In [1]:
import spacy

In [2]:
nlp = spacy.load('en_core_web_sm')

In [3]:
doc = nlp(u"This is the first sentence. This is another sentence. This is the last sentence.")

In [4]:
for sent in doc.sents:
    print(sent)

This is the first sentence.
This is another sentence.
This is the last sentence.


In [5]:
#we can look up tokens as doc[0] but we cant use doc.sents[0]..
#because doc.sents is not an object. rather it is a generator
#therefore to use/get the sentences we need to make a list of the doc.sents, then use indexing

In [6]:
sentences = list(doc.sents)

In [7]:
sentences

[This is the first sentence.,
 This is another sentence.,
 This is the last sentence.]

In [8]:
sentences[1]

This is another sentence.

In [9]:
type(sentences)

list

In [10]:
type(list(doc.sents)[0])

spacy.tokens.span.Span

In [11]:
#the doc.sents seperates/generates sentences based on full stop.

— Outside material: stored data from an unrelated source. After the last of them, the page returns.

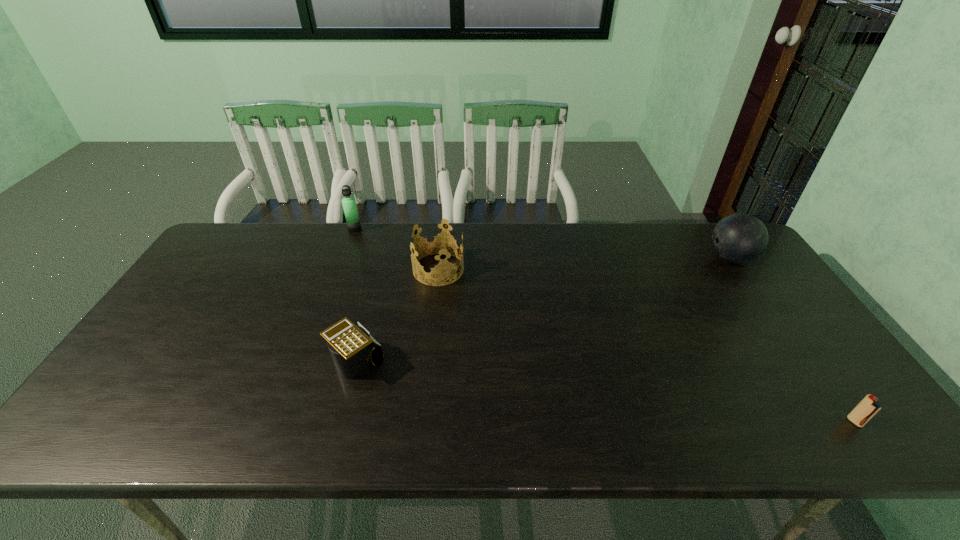
Identify the location of vacant area that lies between the leftmost object and the bowling ball. The image size is (960, 540). (542, 244).

I want to click on free space that is in between the fourth farthest object and the bowling ball, so click(542, 310).

Find the location of a particular element. vacant region between the crown and the bowling ball is located at coordinates (585, 264).

Where is `empty space that is in between the third object from right to left and the farthest object`? empty space that is in between the third object from right to left and the farthest object is located at coordinates (396, 249).

Find the location of a particular element. The height and width of the screenshot is (540, 960). free space between the crown and the thermos bottle is located at coordinates (396, 249).

The image size is (960, 540). What are the coordinates of `vacant area between the fourth farthest object and the bowling ball` in the screenshot? It's located at (542, 310).

Identify the location of empty space between the nearest object and the crown. This screenshot has height=540, width=960. (646, 346).

Find the location of `vacant area that lies between the third object from left to right and the thermos bottle`. vacant area that lies between the third object from left to right and the thermos bottle is located at coordinates (396, 249).

Where is `empty space that is in between the leftmost object and the nearest object`? The width and height of the screenshot is (960, 540). empty space that is in between the leftmost object and the nearest object is located at coordinates (605, 325).

Select which object is the closest to the fourth object from right to left. Please provide its 2D coordinates. Your answer should be formatted as a tuple, i.e. [(x, y)], where the tuple contains the x and y coordinates of a point satisfying the conditions above.

[(436, 245)]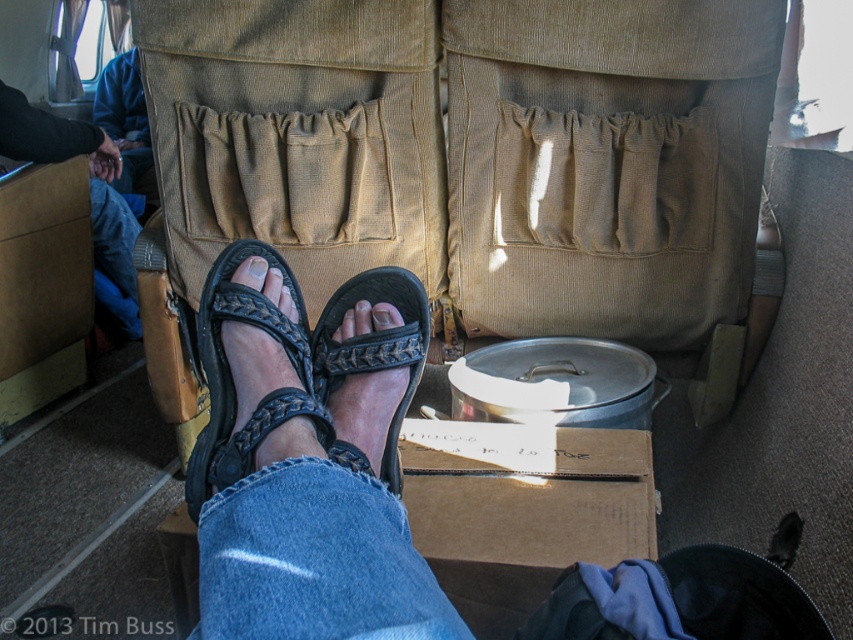
Can you confirm if black woven sandals at center is thinner than brown cardboard box at center?

Yes, black woven sandals at center is thinner than brown cardboard box at center.

The width and height of the screenshot is (853, 640). Describe the element at coordinates (308, 458) in the screenshot. I see `black woven sandals at center` at that location.

Where is `black woven sandals at center`? black woven sandals at center is located at coordinates (308, 458).

Who is higher up, black woven sandal at center or blue denim jeans at upper left?

Positioned higher is blue denim jeans at upper left.

Which is in front, point (408, 314) or point (32, 128)?

Point (408, 314) is in front.

Between point (425, 298) and point (100, 220), which one is positioned in front?

Point (425, 298)

Locate an element on the screen. The width and height of the screenshot is (853, 640). black woven sandal at center is located at coordinates (374, 346).

In the scene shown: Does brown cardboard box at center have a greater width compared to black woven sandal at center?

Yes.

Can you confirm if brown cardboard box at center is taller than black woven sandal at center?

In fact, brown cardboard box at center may be shorter than black woven sandal at center.

The image size is (853, 640). In order to click on brown cardboard box at center in this screenshot , I will do `click(524, 509)`.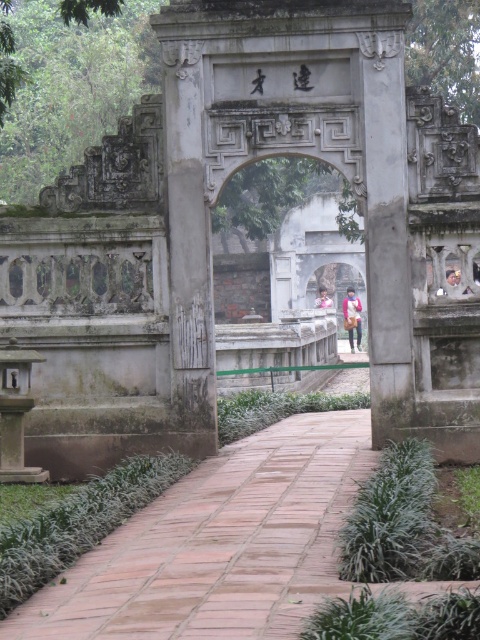
You are standing in front of the traditional Chinese stone archway and see a matte brown jacket at center and a pink fabric at center. Which object is positioned to the right side from your perspective?

The matte brown jacket at center is to the right of the pink fabric at center.

You are a tour guide leading a group to a historical site. You want to ensure that your visitors can hear you clearly while standing between the smooth stone lantern at left and the matte brown jacket at center. If your voice can carry up to 150 feet, will everyone hear you?

The distance between the smooth stone lantern at left and the matte brown jacket at center is 126.37 feet, which is within the 150 feet range your voice can carry. Therefore, everyone should be able to hear you clearly.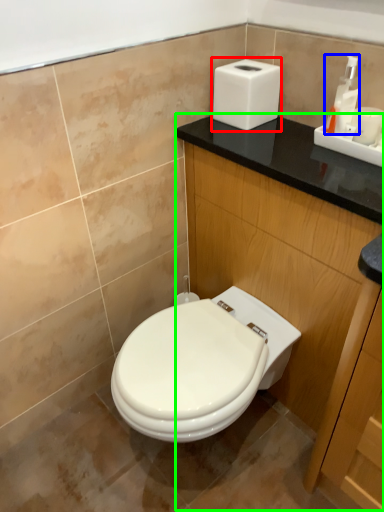
Question: Which object is the farthest from hand dryer (highlighted by a red box)? Choose among these: soap dispenser (highlighted by a blue box) or dresser (highlighted by a green box).

Choices:
 (A) soap dispenser
 (B) dresser

Answer: (B)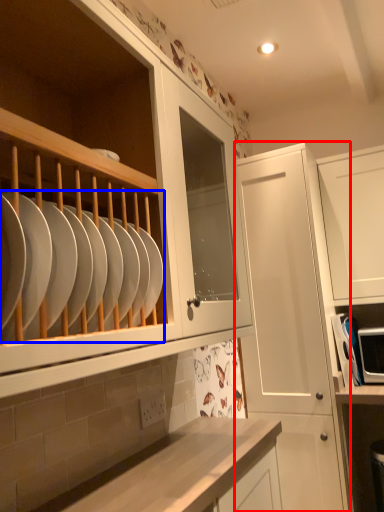
Question: Which of the following is the farthest to the observer, cabinetry (highlighted by a red box) or tableware (highlighted by a blue box)?

Choices:
 (A) cabinetry
 (B) tableware

Answer: (A)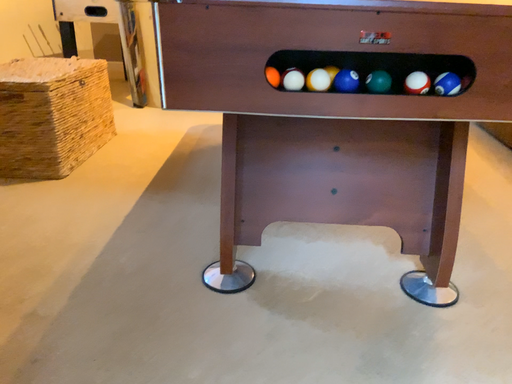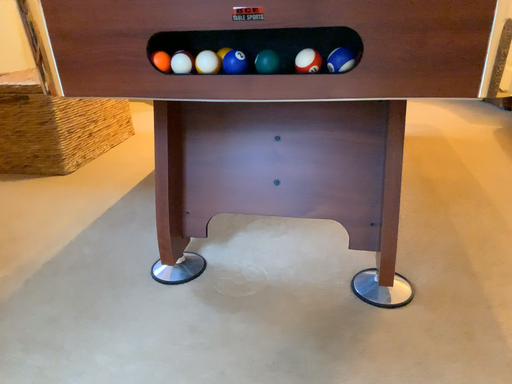
Question: How did the camera likely rotate when shooting the video?

Choices:
 (A) rotated left
 (B) rotated right

Answer: (A)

But we can have a custom dataset
#where we want to seperate the sentences by ; or a :
#for that we need to write our own sentence seperator/our own custom rule

In [12]:
doc = nlp(u'"Management is doing the right things; leadership is doing the right things." -Peter Drucker')

In [13]:
doc.text

'"Management is doing the right things; leadership is doing the right things." -Peter Drucker'

In [14]:
for sent in doc.sents:
    print(sent)
    print('\n')

"Management is doing the right things; leadership is doing the right things."


-Peter Drucker




In [15]:
#ADD A SEGMENTATION RULE


In [16]:
def set_custom_boundaries(doc):
    for token in doc[:-1]:     #doc[:-1] takes all tokens from the start excluding the last one
                                 #token.i gives the index of that token
        if token.text == ';':
            doc[token.i+1].is_sent_start = True
    return doc

In [17]:
nlp.add_pipe(set_custom_boundaries, before = 'parser')
nlp.pipe_names

['tagger', 'set_custom_boundaries', 'parser', 'ner']

In [18]:
doc[:-1]

"Management is doing the right things; leadership is doing the right things." -Peter

In [19]:
doc4 = nlp(u'"Management is doing the right things; leadership is doing the right things." -Peter Drucker')

In [20]:
for sent in doc4.sents:
    print(sent)

"Management is doing the right things;
leadership is doing the right things."
-Peter Drucker


In [21]:
#CHANGE SEGMENTATION RULES

In [22]:
nlp = spacy.load('en_core_web_sm')

In [23]:
mystring = u"This is a sentence. This is another.\n\nThis is a \nthird sentence."

In [24]:
print(mystring)

This is a sentence. This is another.

This is a 
third sentence.


In [25]:
doc = nlp(mystring)

In [26]:
for sent in doc.sents:
    print(sent)

This is a sentence.
This is another.


This is a 
third sentence.


In [27]:
#to change the rules

from spacy.pipeline import SentenceSegmenter

In [28]:
def split_on_newlines(doc):
    start = 0
    seen_newline = False
    
    for token in doc:
        if seen_newline:
            yield doc[start:token.i]
            start = token.i
            seen_newline = False
        elif token.text.startswith('\n'):
            seen_newline = True
            
    yield doc[start:]
    

In [29]:
sbd = SentenceSegmenter(nlp.vocab, strategy=split_on_newlines)

In [30]:
nlp.add_pipe(sbd)

In [31]:
#we have to redefine the string on the new pipeline
doc = nlp(mystring)

In [32]:
for sent in doc.sents:
    print(sent)

This is a sentence. This is another.


This is a 

third sentence.